"Montesquieu ha muerto". Cuando lo afirmó el por entonces vicepresidente Alfonso Guerra hace ya muchos años, se montó la gran escandalera. Lo pusieron –lo pusimos– a caer de un burro. Pero por diferentes motivos. La mayoría le acusó de revolverse contra la esencia misma del Estado de Derecho. Otros no criticamos el diagnóstico, sino su valoración. Le reprochamos que le pareciera bien. Y lo mucho que estaba trabajando para conseguirlo.
De entonces a aquí todo ha ido a peor. No a mucho peor, porque casi todo el trabajo estaba ya hecho. Digamos que a todo lo peor que cabía.

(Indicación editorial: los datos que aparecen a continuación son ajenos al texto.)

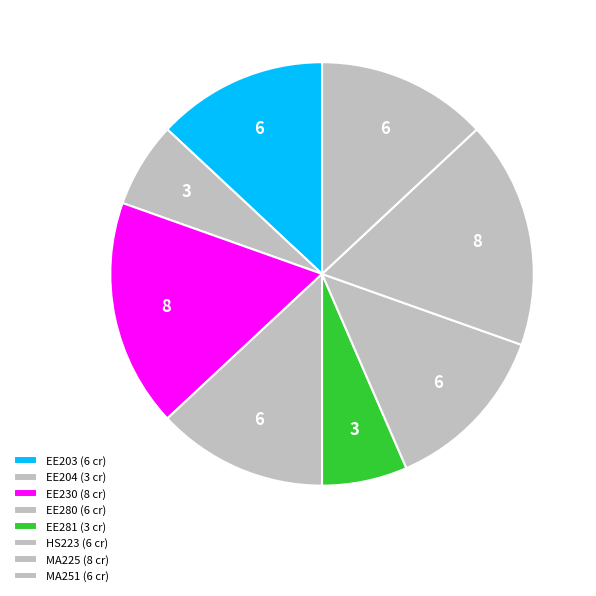

How many segments does this pie chart have?

8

Los mismos que se llevaron las manos a la cabeza escandalizados ante las palabras de Guerra se encargaron de rematar la faena, así que llegaron al poder.

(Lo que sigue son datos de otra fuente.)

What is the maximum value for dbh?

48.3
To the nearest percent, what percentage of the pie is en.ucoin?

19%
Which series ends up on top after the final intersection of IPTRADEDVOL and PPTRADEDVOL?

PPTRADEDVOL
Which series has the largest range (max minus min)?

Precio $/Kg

Asumieron también el encargo de elaborar la coartada necesaria para justificarla. Llamaron a eso «la razón de Estado».
Conforme al principio de división de poderes expuesto en su día por Charles de Secondat, barón de Brède y de Montesquieu, el Estado de Derecho consta de tres brazos –el ejecutivo, el legislativo y el judicial– que tienen, entre otras muchas, la fundamentalísima función de vigilarse entre sí para evitar sus eventuales excesos. El equilibrio general del Estado surge de la acción moderadora de esos tres poderes, cada uno de los cuales atiende a que ninguno de los otros dos exceda el terreno de sus competencias. Fruto de esa interacción es la tradicional relación tensa, propia de los estados de Derecho, entre los protagonistas de cada uno de los poderes y, muy especialmente, entre el ejecutivo y el judicial.

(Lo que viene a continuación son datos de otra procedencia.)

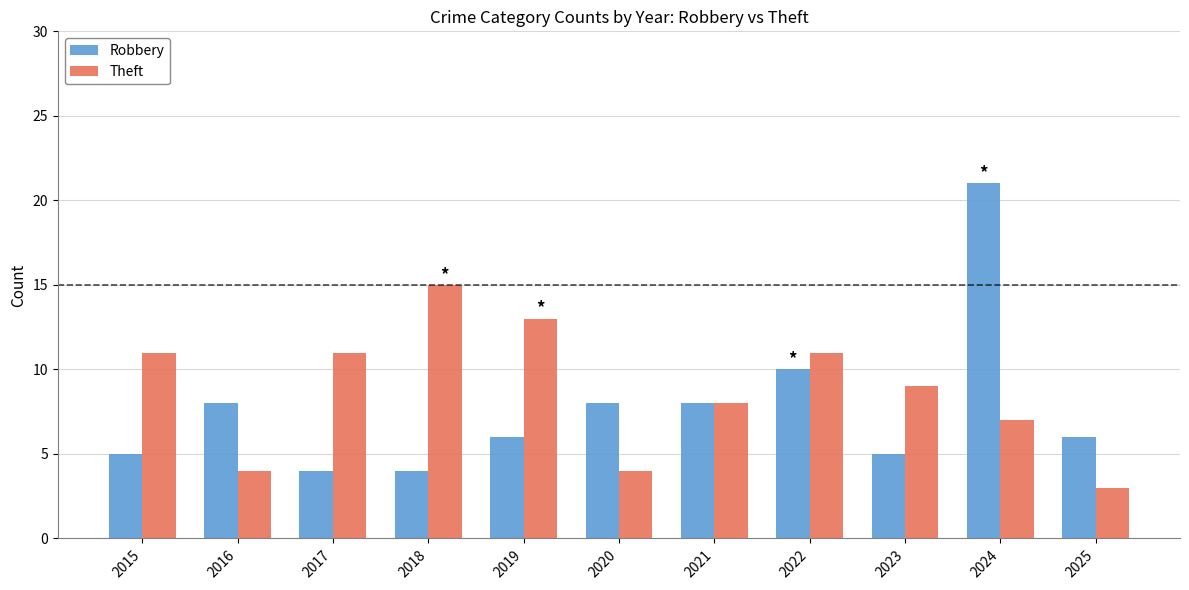

What is the difference between the Robbery values at 2022 and 2023?

5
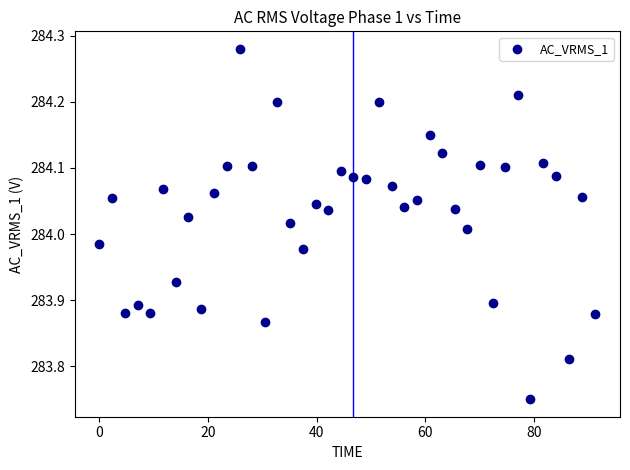

What is the range of Y values (max minus min)?

0.5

Basta con constatar cuán idílicas son hoy en día las relaciones entre el Gobierno y los órganos superiores de la Justicia para confirmar que, en efecto, Mostesquieu pasó hace tiempo a mejor vida. Jueces y ministros departen amigablemente e intercambian criterios y propósitos. El Tribunal Supremo se ajusta una y otra vez a los deseos del Gobierno. El Tribunal Constitucional –entrenado en ello desde la bochornosa sentencia de Rumasa– tampoco falla cuando lo que se juega es una «cuestión de Estado». Todo el mundo habla con total desenvoltura de la adscripción partidista de los magistrados de mayor ringorrango: que si éste es de la cuerda del PP, que si aquel otro es de la del PSOE... El caso más descarado: creo que ya no queda ni un solo magistrado de la Audiencia Nacional que no haya sido condecorado por el Ministerio del Interior. Algunos, con medallas pensionadas, de ésas que dan dinero. ¡La Policía festejando a los jueces! Lo nunca visto ha pasado a ser rutina. Ya, hasta aparecen comunicados elaborados mano a mano entre ambos.
Faltos de vigilancia y de freno, convertidos los tres poderes en uno solo, nada hay ya que impida sus excesos. Por eso menudean. E irán a más.
Javier Ortiz. Diario de un resentido social (18 de julio de 2003) y El Mundo (19 de julio de 2003). Subido a "Desde Jamaica" el 18 de julio de 2009.